Mushroom and thyme black rice risotto
• small handful dried porcini mushrooms
• 2 tablespoons organic cultured butter
• ½ onion, finely diced
• 1 stick celery, finely diced
• ½ carrot, grated
• 200g black rice (1.5 cups)
• ½ cup white wine
• sea salt & fresh cracked black pepper
• mixed mushrooms (three varieties – anything but button mushrooms), cleaned and sliced
• leaves from half a sprig of thyme
• 1 lemon, juiced
• vegan parmesan cheese
• parsley, for garnish
- Bring stock to a low simmer.
- Put porcini mushrooms in a bowl and pour stock in til they are covered
- Remove porcini mushrooms from the liquid after a few minutes, when they are soft. Chop up finely. Don’t discard the liquid.
- In a large pan on a low heat, heat 1 tablespoon of butter and add onion, celery and carrot. Fry until they are translucent, for around 7 minutes, then turn up the heat to medium and add the rice, stirring.
- Add the wine, continually stirring.
- Add the strained reserved mushroom liquid, the porcini mushrooms and salt and stir.
- Add all the stock, pop a lid on, lower the heat to low-medium and cook for 45 minutes, stirring regularly. You may need to add a little water if the rice doesn’t taste coked or it starts to stick to the bottom of the pan. Keep an eye on it.
- Place assorted mushrooms in a griddle plan and grill until soft. Do this in batches. In a separate bowl, toss the cooked mushrooms with the thyme and lemon juice and stir.

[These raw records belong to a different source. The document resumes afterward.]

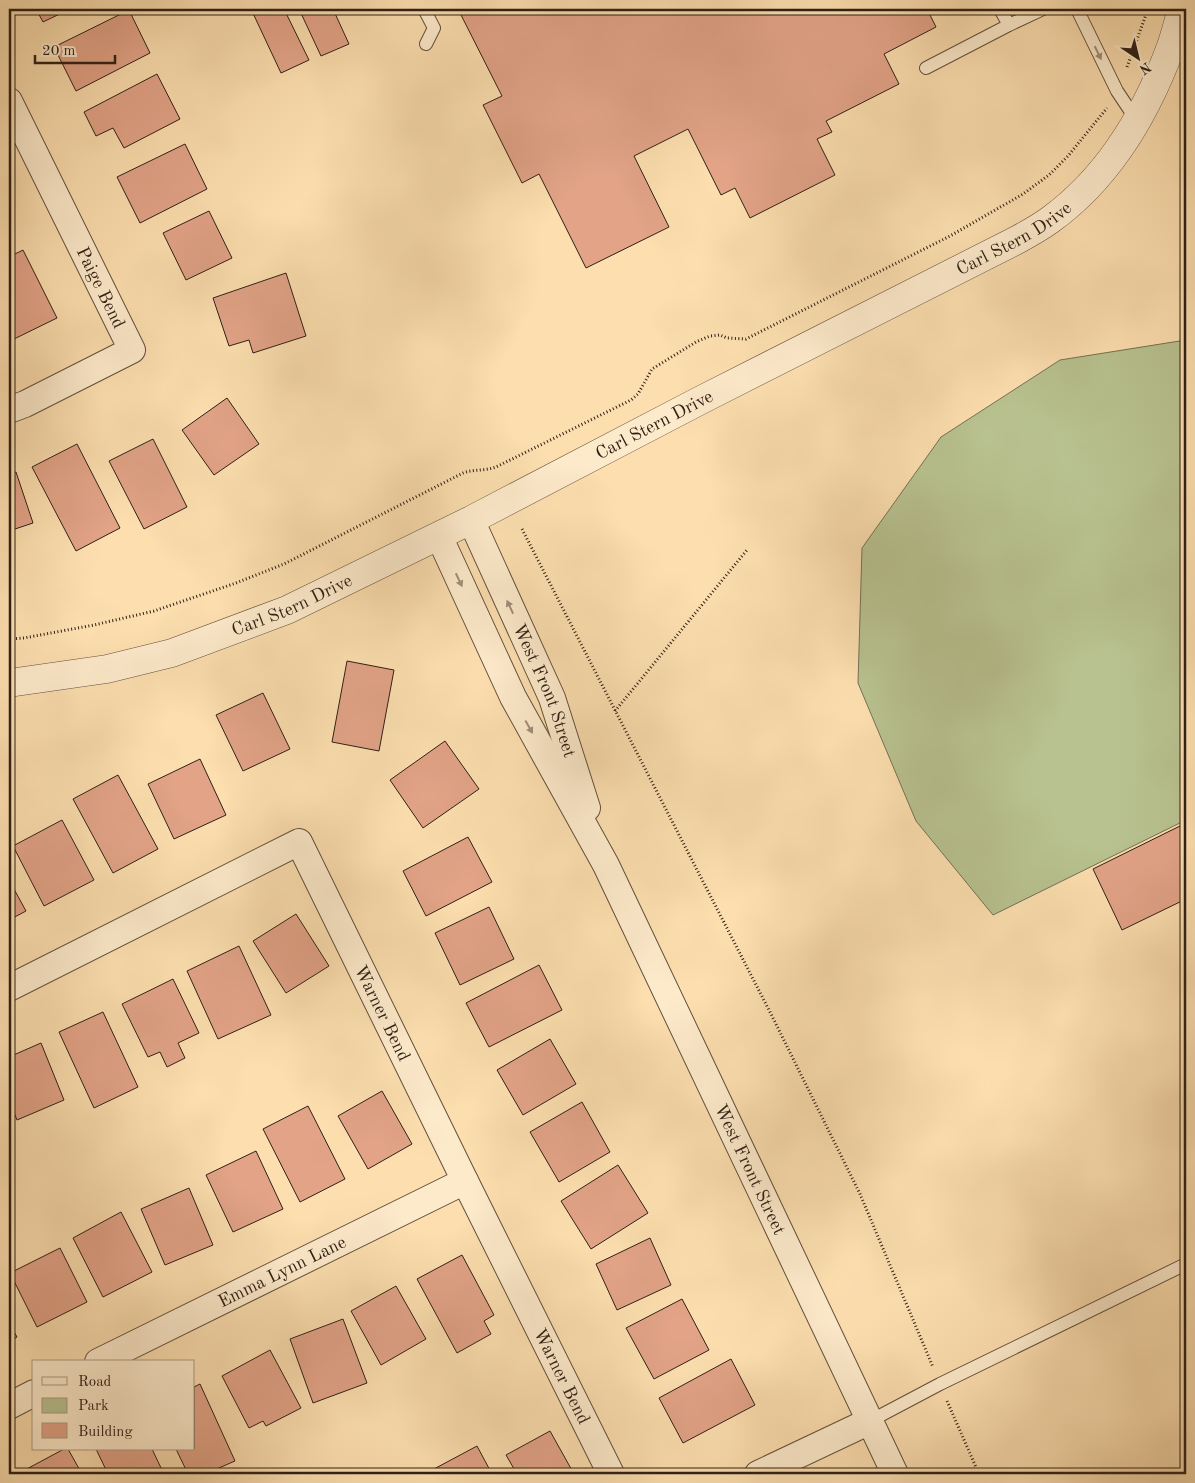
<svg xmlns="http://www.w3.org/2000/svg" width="1195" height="1483" font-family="'Old Standard TT',serif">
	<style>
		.green { fill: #b8c290; stroke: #747153 }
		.building { fill: #e2a387; stroke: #2f2016 }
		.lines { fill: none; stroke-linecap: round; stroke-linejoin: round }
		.service-casing { stroke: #62503c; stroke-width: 14 }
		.minor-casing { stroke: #62503c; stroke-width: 28 }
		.tertiary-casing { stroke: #62503c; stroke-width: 29 }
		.path { stroke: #2f2016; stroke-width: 3; stroke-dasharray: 1 2.5; stroke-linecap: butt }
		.service { stroke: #fdeacb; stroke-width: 12 }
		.minor { stroke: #fdeacb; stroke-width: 26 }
		.tertiary { stroke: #fdeacb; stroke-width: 28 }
		.oneway { fill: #a08f7a }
		.labels { text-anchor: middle; stroke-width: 4; stroke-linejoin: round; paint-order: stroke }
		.street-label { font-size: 18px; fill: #2f2016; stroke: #fdeacb }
	</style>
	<rect width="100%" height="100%" fill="#fcdeaf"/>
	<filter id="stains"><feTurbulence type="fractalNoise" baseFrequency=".004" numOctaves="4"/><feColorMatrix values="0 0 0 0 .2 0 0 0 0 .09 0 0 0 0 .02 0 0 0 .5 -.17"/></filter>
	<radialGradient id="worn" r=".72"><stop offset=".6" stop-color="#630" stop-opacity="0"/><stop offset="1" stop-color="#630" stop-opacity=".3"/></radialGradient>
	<path class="green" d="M1186,340V820L993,915L916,821L858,683L862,548L941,437L1060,360Z"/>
	<path class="building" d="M36,9H70L43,22Z
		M251,9H284L309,60L281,73Z
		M299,9H333L349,44L321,56Z
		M458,9H927L936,27L884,54L899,84L826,121L832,132L817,139L835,175L750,218L735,188L721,195L688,129L634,156L669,227L586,268L539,174L522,183L483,105L502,96Z
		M129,10L150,53L76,91L54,47Z
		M157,74L180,119L124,148L113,128L96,136L84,112Z
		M185,144L207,189L140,223L117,177Z
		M209,211L232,258L186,280L163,233Z
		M23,250L57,318L12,340L9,333V257Z
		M286,273L306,336L253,353L249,340L229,346L213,298Z
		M227,398L259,444L214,475L182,430Z
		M153,439L187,507L144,529L109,461Z
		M77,444L120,528L76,551L32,467Z
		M16,472L33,523L9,531V475Z
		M347,661L394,670L379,751L332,742Z
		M263,693L290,749L243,771L216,715Z
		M445,741L479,789L423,828L390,780Z
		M200,759L226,815L174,839L148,784Z
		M118,775L158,849L113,873L73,799Z
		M62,820L94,880L44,906L13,846Z
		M1186,823V899L1122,930L1093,869Z
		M468,837L492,882L426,916L403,871Z
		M9,880L26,911L9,920Z
		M489,907L514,959L460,985L435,933Z
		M296,914L329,966L286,993L253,941Z
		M239,946L271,1015L218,1039L187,971Z
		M539,965L562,1010L489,1047L466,1003Z
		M173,979L199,1033L178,1043L185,1058L167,1067L160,1052L148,1057L122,1004Z
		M103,1012L138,1087L94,1108L59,1032Z
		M550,1039L576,1084L523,1115L497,1070Z
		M41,1043L64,1100L17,1120L9,1100V1057Z
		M382,1091L412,1144L368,1169L338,1116Z
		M582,1102L610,1152L559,1182L530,1132Z
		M308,1106L345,1179L300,1202L263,1129Z
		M256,1151L283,1209L233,1232L206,1175Z
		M618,1165L648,1213L591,1249L561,1201Z
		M189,1188L213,1245L165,1265L141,1209Z
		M121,1212L152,1272L103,1297L73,1238Z
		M650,1238L671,1285L617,1310L596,1264Z
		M60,1248L87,1302L37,1327L10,1273Z
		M462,1255L494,1315L484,1321L491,1334L457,1353L417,1279Z
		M396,1286L426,1339L381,1365L351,1311Z
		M682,1299L709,1350L654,1379L626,1328Z
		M343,1319L367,1383L313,1403L290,1339Z
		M9,1323L17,1337L9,1342Z
		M270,1350L301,1408L266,1426L263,1421L249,1428L222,1376Z
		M731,1359L755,1405L683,1443L659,1398Z
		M200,1384L235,1461L205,1474H188L176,1449H194V1387Z
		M550,1431L574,1474H517L506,1455Z
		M477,1446L492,1474H437L434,1469Z
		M64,1449H68L82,1474H24L23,1471Z
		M96,1449H152L162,1470L153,1474H108Z"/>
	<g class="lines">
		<g class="service-casing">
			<path id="service" d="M424,9L434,28L426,44
				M1000,9L1009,25L1043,9
				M1077,9L1117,91L1137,121
				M926,68L1009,25
				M870,1421L940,1384L1186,1264"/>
		</g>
		<g class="minor-casing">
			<g id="minor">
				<path id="s1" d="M9,101L132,350L25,404L9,410"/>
				<path id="s2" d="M471,520L552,698L587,808"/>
				<path id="s3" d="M439,536L513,697L606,865L895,1474"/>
				<path id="s4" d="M9,988L299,842L465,1181L611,1474"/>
				<path id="s5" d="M98,1362L465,1181"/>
				<path d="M9,1406L34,1393"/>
				<path d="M758,1474L870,1421"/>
			</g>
		</g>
		<g class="tertiary-casing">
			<g id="tertiary">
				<path id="s6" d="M9,683L107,669L172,653L287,610L471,520L701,400L1017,240C1028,234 1039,228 1050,220C1108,178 1145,116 1170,49C1175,36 1178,22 1182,9"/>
			</g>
		</g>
		<path class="path" d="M1127,67L1148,9
			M522,529L770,1012L860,1194L933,1367
			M9,639L24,638L94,625L154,611L236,583L284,564L463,473C474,469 485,471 496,467L631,400L638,394L652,369L696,342L710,336L720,335L727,338L746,339L950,236L1023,194L1049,175L1068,156L1107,108
			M615,711L747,550
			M947,1401L979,1474"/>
		<use href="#service" class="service"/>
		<use href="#minor" class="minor"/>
		<use href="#tertiary" class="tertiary"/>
	</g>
	<defs><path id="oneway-solid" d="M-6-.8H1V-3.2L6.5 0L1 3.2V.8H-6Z" transform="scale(1.25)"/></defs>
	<g class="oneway">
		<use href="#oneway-solid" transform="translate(1098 53) rotate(64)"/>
		<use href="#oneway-solid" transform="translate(459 580) rotate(65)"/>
		<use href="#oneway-solid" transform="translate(510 607) rotate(-115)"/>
		<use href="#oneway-solid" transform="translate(529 727) rotate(61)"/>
	</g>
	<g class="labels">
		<g class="street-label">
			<text dy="6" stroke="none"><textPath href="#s6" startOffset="1105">Carl Stern Drive</textPath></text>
			<text dy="6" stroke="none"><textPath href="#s1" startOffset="208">Paige Bend</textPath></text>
			<text dy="6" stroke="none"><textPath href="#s6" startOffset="700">Carl Stern Drive</textPath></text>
			<text dy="6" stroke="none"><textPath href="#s6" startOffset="295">Carl Stern Drive</textPath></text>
			<text dy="6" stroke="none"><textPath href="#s2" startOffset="186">West Front Street</textPath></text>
			<text dy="6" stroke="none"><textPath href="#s4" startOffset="515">Warner Bend</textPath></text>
			<text dy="6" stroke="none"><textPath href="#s3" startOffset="706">West Front Street</textPath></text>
			<text dy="6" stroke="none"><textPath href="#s5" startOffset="205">Emma Lynn Lane</textPath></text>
			<text dy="6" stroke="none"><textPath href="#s4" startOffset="920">Warner Bend</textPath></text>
		</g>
	</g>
	<rect width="1195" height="1483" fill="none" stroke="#fcdeaf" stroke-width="30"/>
	<rect x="10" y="10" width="1175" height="1463" fill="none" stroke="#2f2016" stroke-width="2.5"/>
	<rect x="15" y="15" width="1165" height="1453" fill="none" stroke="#2f2016"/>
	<rect x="32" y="1360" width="162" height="90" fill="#fdeacb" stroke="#ab9983"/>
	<rect x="42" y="1377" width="25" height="8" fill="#fdeacb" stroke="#ab9983"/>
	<text x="78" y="1386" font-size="15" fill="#2f2016">Road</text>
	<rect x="42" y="1398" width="25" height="15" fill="#b8c290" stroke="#ab9983"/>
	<text x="78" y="1410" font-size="15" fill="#2f2016">Park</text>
	<rect x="42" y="1423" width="25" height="15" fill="#e2a387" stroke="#ab9983"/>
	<text x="78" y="1436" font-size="15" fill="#2f2016">Building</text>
	<g transform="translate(1138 58) rotate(145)" stroke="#fdeacb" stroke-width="4" paint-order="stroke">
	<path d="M0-4L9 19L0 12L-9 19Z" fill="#2f2016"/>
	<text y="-8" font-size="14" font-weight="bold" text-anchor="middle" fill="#2f2016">N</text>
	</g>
	<path d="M35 55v8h80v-8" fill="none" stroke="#2f2016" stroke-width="2.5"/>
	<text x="42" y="55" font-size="15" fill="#2f2016" stroke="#fdeacb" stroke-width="4" paint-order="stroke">20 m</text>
	<rect width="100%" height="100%" filter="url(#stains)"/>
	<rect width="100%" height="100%" fill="url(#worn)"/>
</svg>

- Once the rice is done, place the mushrooms, another tablespoon of butter, and the vegan Parmesan into the rice and mix. Season to taste.
Vegan parmesan cheese
• ½ cup nutritional yeast
• 1 cup raw unsalted cashews
• 1 teaspoon sea salt
- Place all ingredients in a food processor or blend with a stick blender until a smooth powder is formed.